A brilliant, darkly comic, and startlingly honest novel, A Week of
This follows the lives of an extended family over one increasingly
desperate week. At the centre of the novel is 38-year-old Manda, a
tough, sarcastic woman who has yet to make peace with the town she was
brought to as a teenager after her parents' messy divorce. Her estranged
mother is crazy, her father is ill and in retreat, her damaged older
brother is growing restless and distant, her stepbrother is a grown-up
teenager without any real friends, and her husband is a tight-lipped,
depressed store-owner who has been pressing Manda to have a baby.

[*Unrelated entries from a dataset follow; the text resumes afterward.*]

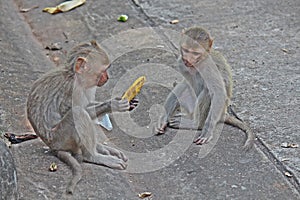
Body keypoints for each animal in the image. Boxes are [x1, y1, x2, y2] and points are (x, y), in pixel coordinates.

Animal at [26, 39, 138, 195]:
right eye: (103, 70)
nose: (107, 77)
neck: (75, 76)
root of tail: (53, 146)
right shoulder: (73, 89)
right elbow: (77, 110)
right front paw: (113, 105)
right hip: (61, 138)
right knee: (78, 114)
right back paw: (93, 156)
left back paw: (99, 149)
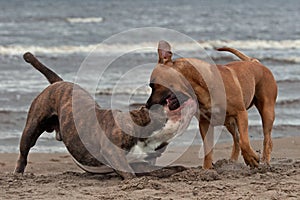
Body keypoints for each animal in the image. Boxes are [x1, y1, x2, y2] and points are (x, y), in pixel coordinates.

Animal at [14, 52, 197, 179]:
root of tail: (59, 82)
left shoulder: (142, 163)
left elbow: (164, 169)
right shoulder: (112, 151)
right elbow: (129, 174)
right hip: (32, 127)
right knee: (24, 152)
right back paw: (18, 174)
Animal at [146, 41, 278, 170]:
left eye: (153, 85)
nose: (147, 105)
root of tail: (254, 62)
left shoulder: (241, 113)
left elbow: (245, 141)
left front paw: (251, 158)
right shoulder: (205, 123)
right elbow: (208, 149)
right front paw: (207, 169)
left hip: (267, 111)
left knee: (266, 139)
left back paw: (265, 161)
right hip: (229, 122)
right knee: (236, 138)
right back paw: (232, 161)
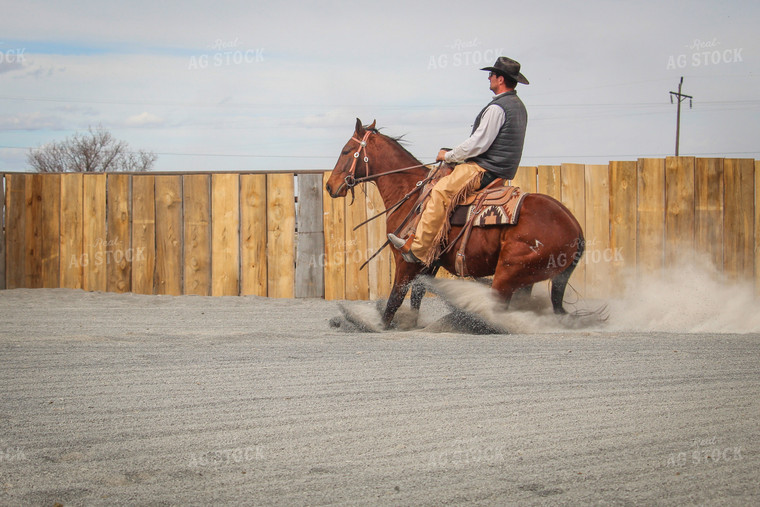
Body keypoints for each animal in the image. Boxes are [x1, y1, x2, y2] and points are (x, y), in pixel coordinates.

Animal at [324, 121, 584, 332]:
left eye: (346, 151)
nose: (330, 185)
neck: (413, 194)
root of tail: (575, 228)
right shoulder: (428, 265)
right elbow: (416, 298)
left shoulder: (404, 262)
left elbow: (394, 300)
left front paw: (375, 325)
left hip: (508, 272)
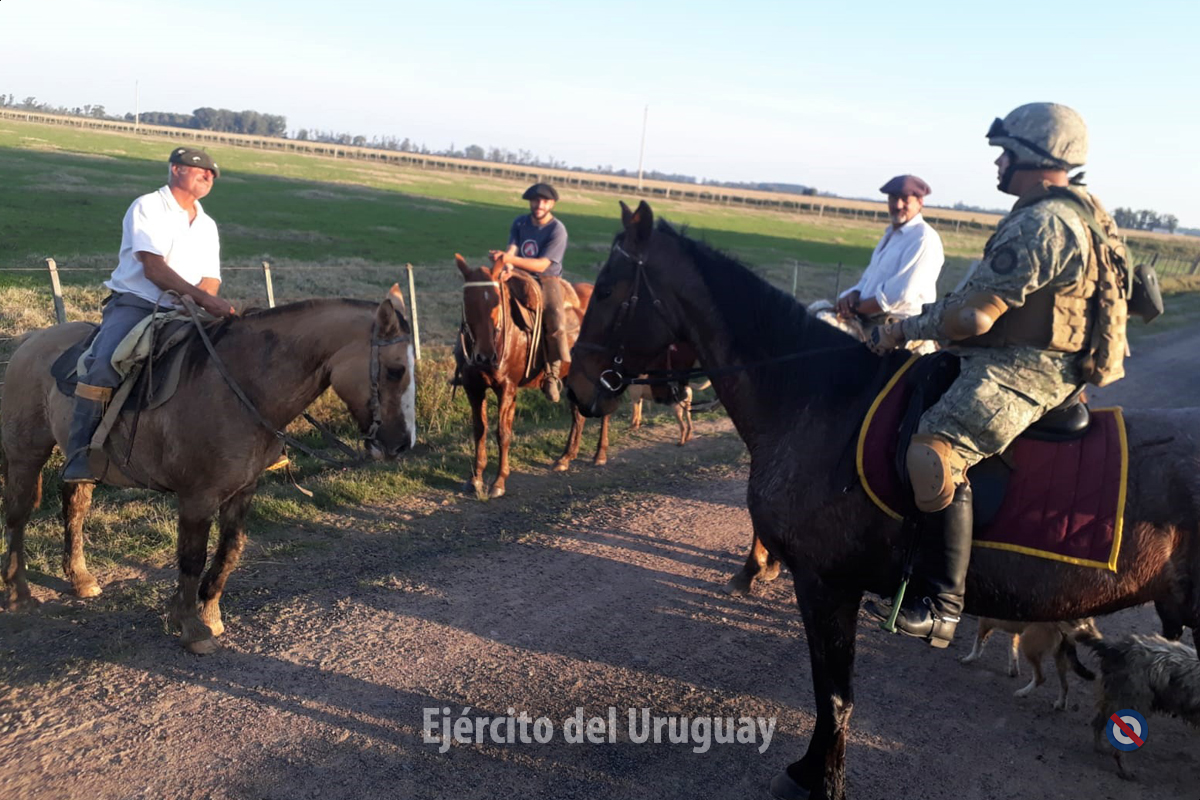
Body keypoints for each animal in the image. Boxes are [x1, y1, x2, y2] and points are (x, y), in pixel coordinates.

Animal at [2, 291, 417, 652]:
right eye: (395, 371)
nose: (401, 444)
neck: (241, 387)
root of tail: (30, 340)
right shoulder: (197, 497)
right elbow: (192, 557)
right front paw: (191, 627)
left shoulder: (243, 490)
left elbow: (230, 550)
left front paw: (210, 614)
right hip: (26, 453)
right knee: (18, 515)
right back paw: (19, 594)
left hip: (84, 461)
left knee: (74, 508)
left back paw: (80, 578)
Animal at [456, 255, 614, 501]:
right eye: (468, 301)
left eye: (496, 302)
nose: (485, 356)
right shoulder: (474, 388)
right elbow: (479, 430)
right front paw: (475, 479)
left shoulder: (507, 388)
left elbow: (503, 433)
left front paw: (499, 482)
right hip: (572, 377)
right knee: (577, 415)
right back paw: (565, 458)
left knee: (602, 411)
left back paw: (600, 455)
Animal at [955, 618, 1099, 710]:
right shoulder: (1012, 631)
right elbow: (1012, 651)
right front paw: (1013, 671)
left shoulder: (985, 622)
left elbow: (978, 643)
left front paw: (969, 658)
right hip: (1060, 657)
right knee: (1065, 685)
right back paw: (1060, 704)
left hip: (1028, 644)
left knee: (1041, 677)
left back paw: (1022, 693)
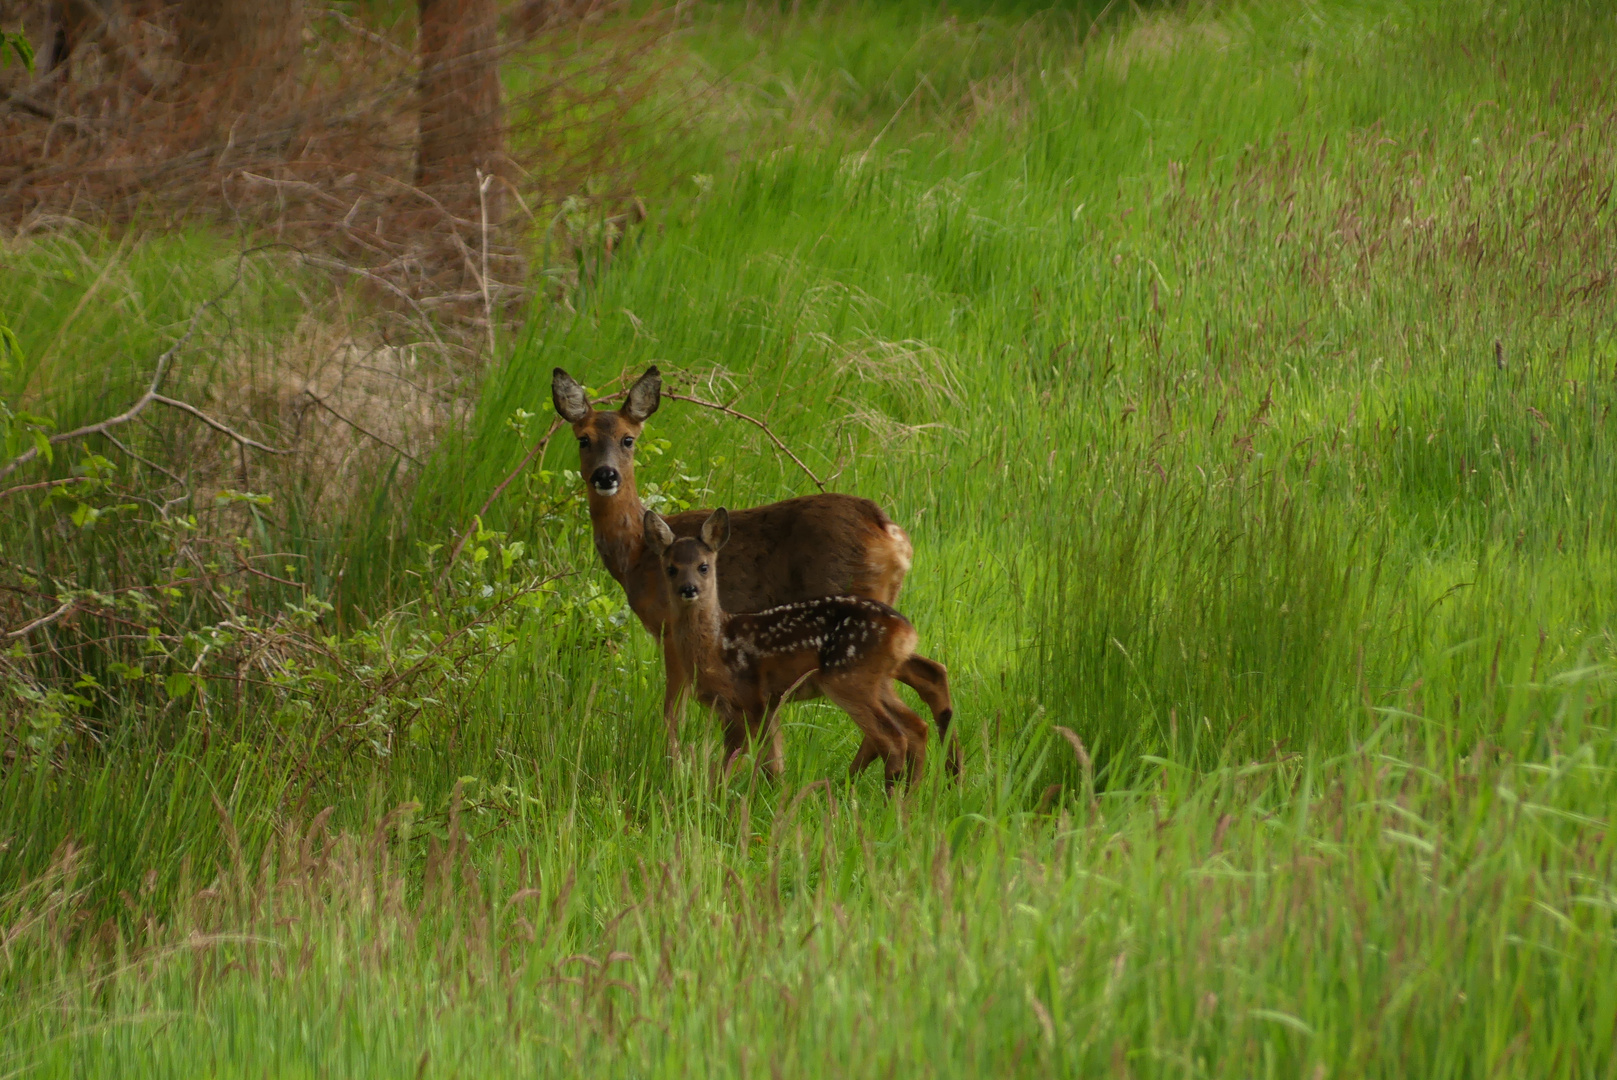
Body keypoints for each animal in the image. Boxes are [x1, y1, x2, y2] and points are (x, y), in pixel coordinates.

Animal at [640, 507, 931, 785]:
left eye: (703, 566)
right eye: (671, 568)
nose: (688, 589)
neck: (716, 644)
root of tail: (905, 631)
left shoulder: (748, 698)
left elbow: (736, 763)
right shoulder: (759, 704)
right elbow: (772, 762)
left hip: (848, 679)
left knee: (893, 738)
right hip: (877, 682)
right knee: (916, 726)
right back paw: (909, 794)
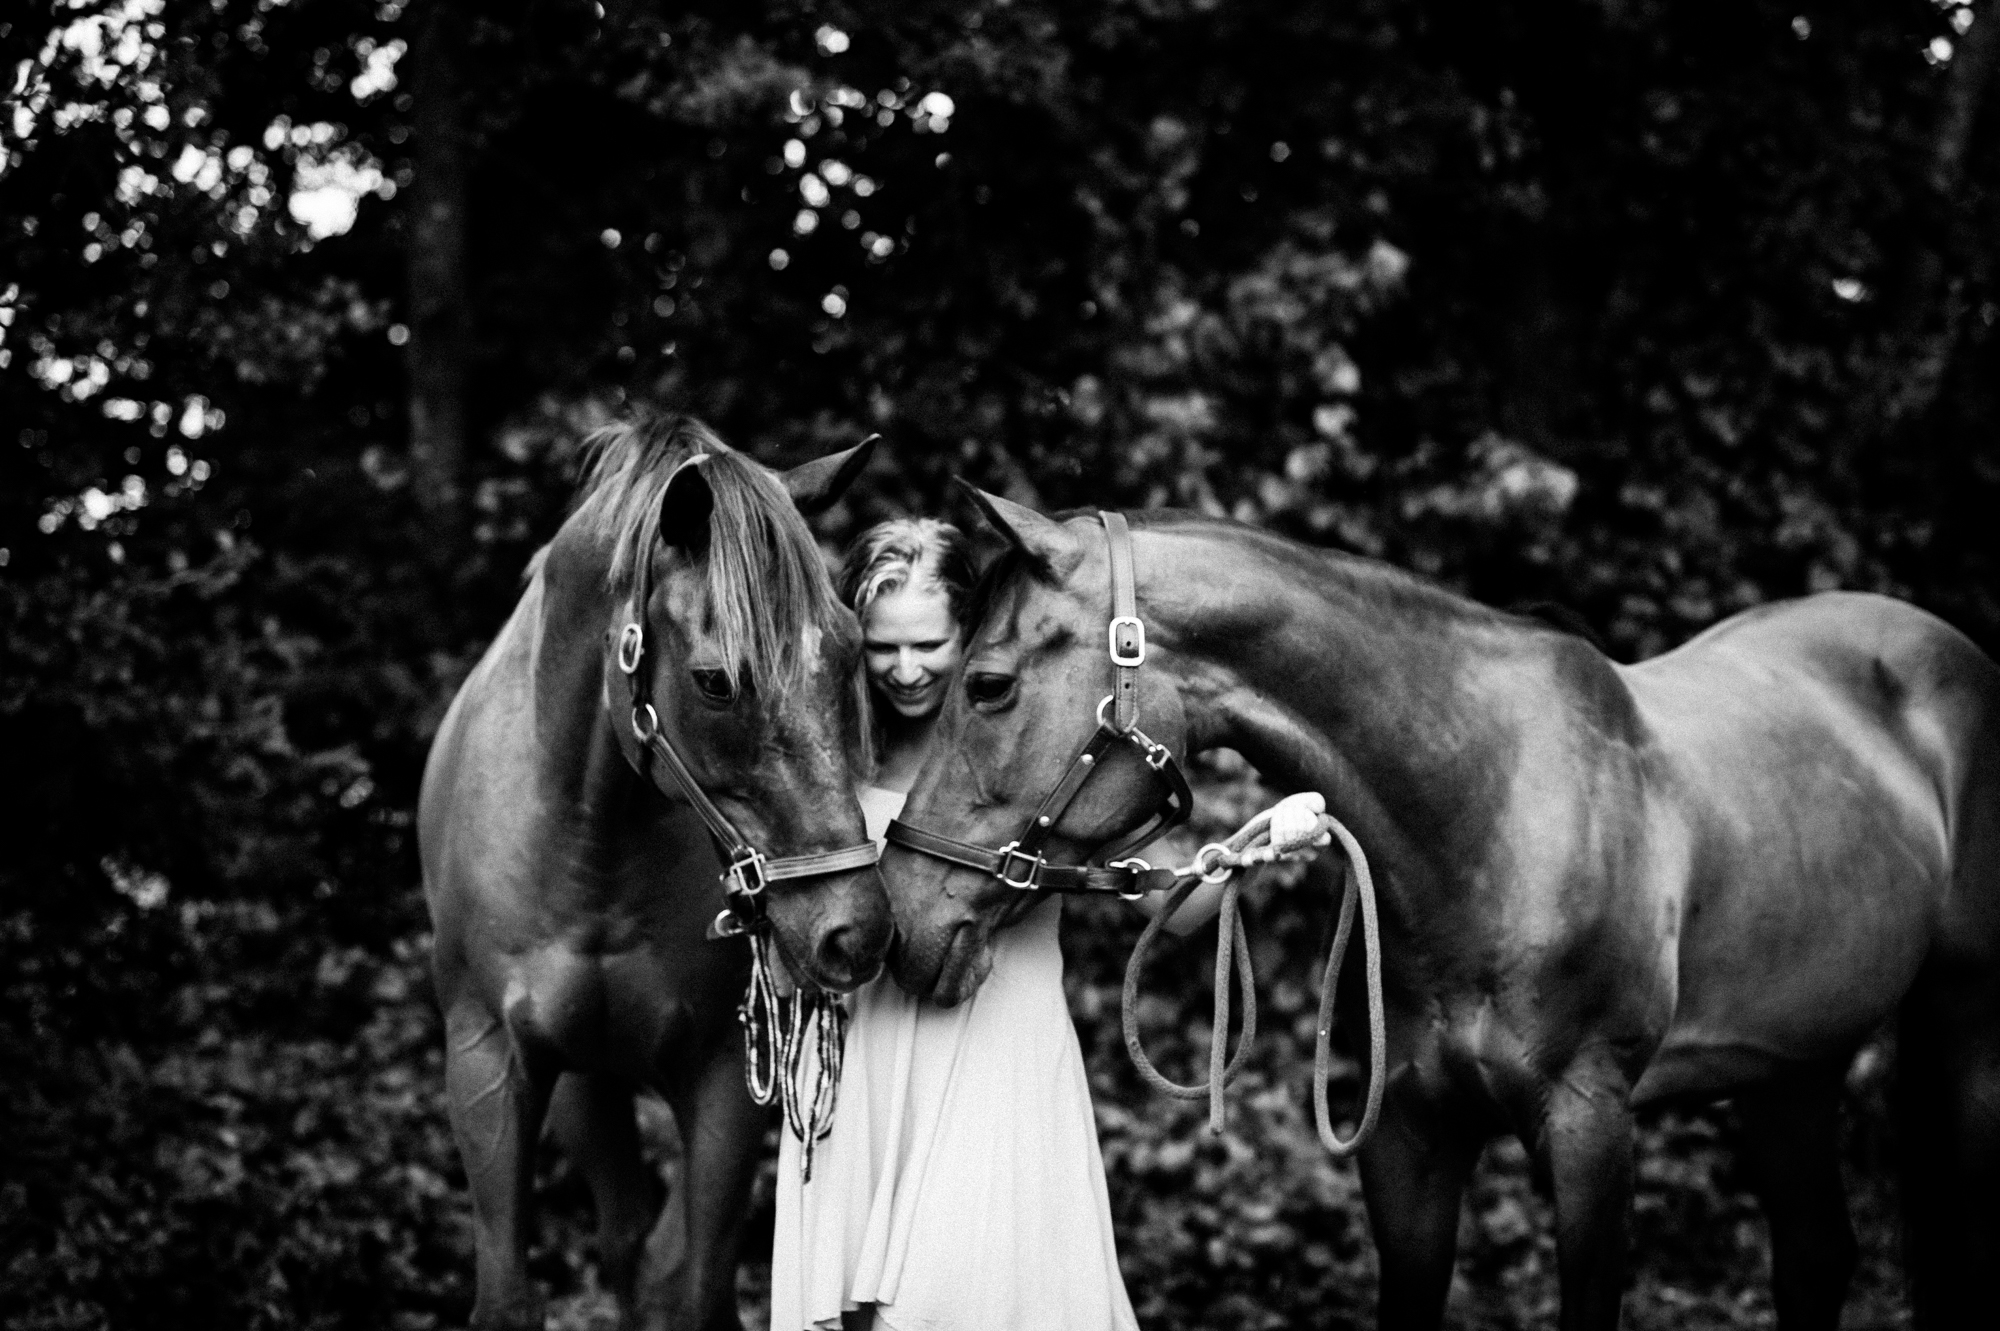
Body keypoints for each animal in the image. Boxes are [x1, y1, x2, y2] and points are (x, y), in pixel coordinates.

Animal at [416, 415, 892, 1327]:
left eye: (851, 650)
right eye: (715, 681)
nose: (855, 929)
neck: (591, 848)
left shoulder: (723, 1077)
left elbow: (690, 1284)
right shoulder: (489, 1065)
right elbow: (511, 1295)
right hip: (584, 1091)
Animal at [888, 487, 2000, 1327]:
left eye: (987, 684)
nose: (899, 918)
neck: (1488, 812)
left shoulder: (1591, 1129)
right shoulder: (1407, 1138)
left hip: (1958, 1031)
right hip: (1791, 1072)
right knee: (1814, 1254)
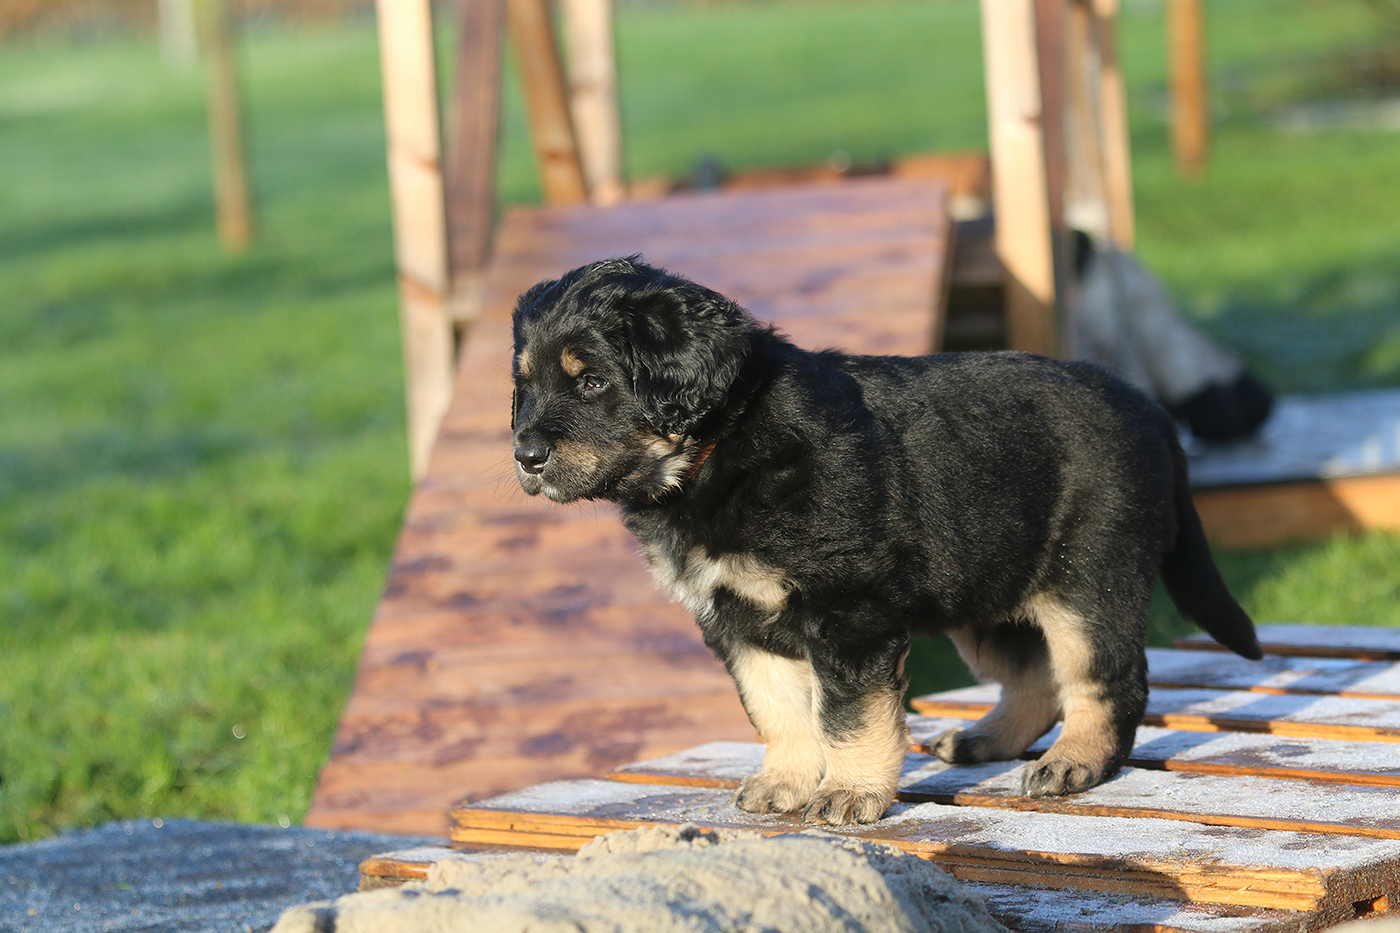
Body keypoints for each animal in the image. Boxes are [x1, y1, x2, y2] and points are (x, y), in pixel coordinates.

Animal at [509, 257, 1262, 826]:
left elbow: (848, 714)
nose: (525, 455)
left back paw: (1075, 761)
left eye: (593, 381)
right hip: (990, 585)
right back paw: (982, 739)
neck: (719, 450)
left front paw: (849, 793)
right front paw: (785, 781)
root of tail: (1149, 409)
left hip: (1088, 577)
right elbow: (778, 708)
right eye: (525, 385)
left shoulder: (850, 610)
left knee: (1105, 676)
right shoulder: (738, 619)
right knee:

Full of barbed dialogue and hilariously deadpan descriptions of family
dynamics and the kind of awkward social dances that get performed every
day, A Week of This is a book for people who always feel a little out
of place, right where they are. People who are smart enough to know
something has gone wrong, but can't figure out how to fix it. People who
know they aren't kids anymore, but are not quite ready to grow up.
"A Week of This is bleak, funny, sad, smart, and unlike any novel I
have ever read. The lives of these characters are so richly imagined I
could taste the furnace dust, smell the backed-up sewer, feel the thump
of every hangover. It's an authentic, unsentimental literary experiment
that doesn't read like an experiment. Nathan Whitlock has exposed the
timeless heart of lower-middle-class everywhere." -- Todd Babiak, author
of The Book of Stanley and The Garneau Block.